**Brief:**
A single number is the answer: the count of lines in the listing below that contain "right".

--- Supplied material Enclosed Below ---

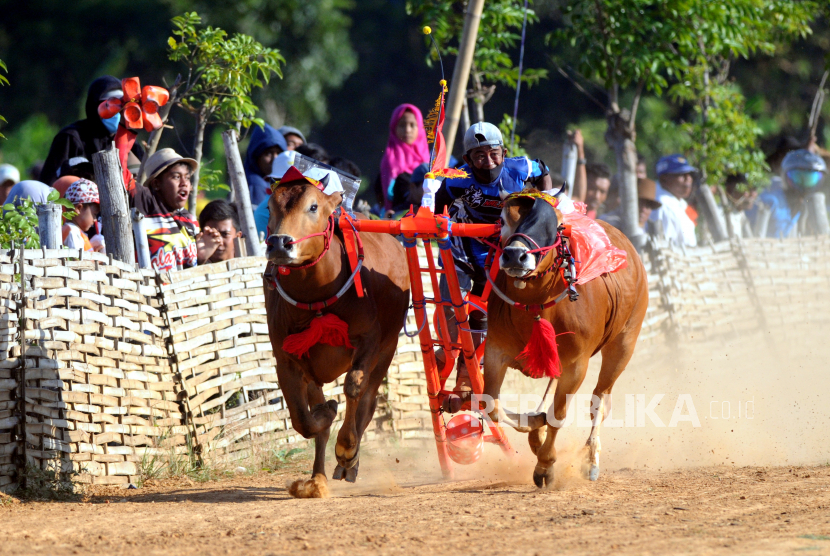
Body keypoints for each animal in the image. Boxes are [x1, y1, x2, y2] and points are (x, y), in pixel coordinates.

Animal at [264, 172, 412, 498]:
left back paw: (349, 462)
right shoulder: (287, 359)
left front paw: (346, 449)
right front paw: (326, 414)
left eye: (313, 206)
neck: (318, 296)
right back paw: (317, 479)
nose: (280, 243)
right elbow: (304, 420)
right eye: (270, 207)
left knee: (367, 404)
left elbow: (354, 388)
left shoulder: (370, 342)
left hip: (387, 350)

--- End of Enclosed Supplied material ---

**Task output:**
5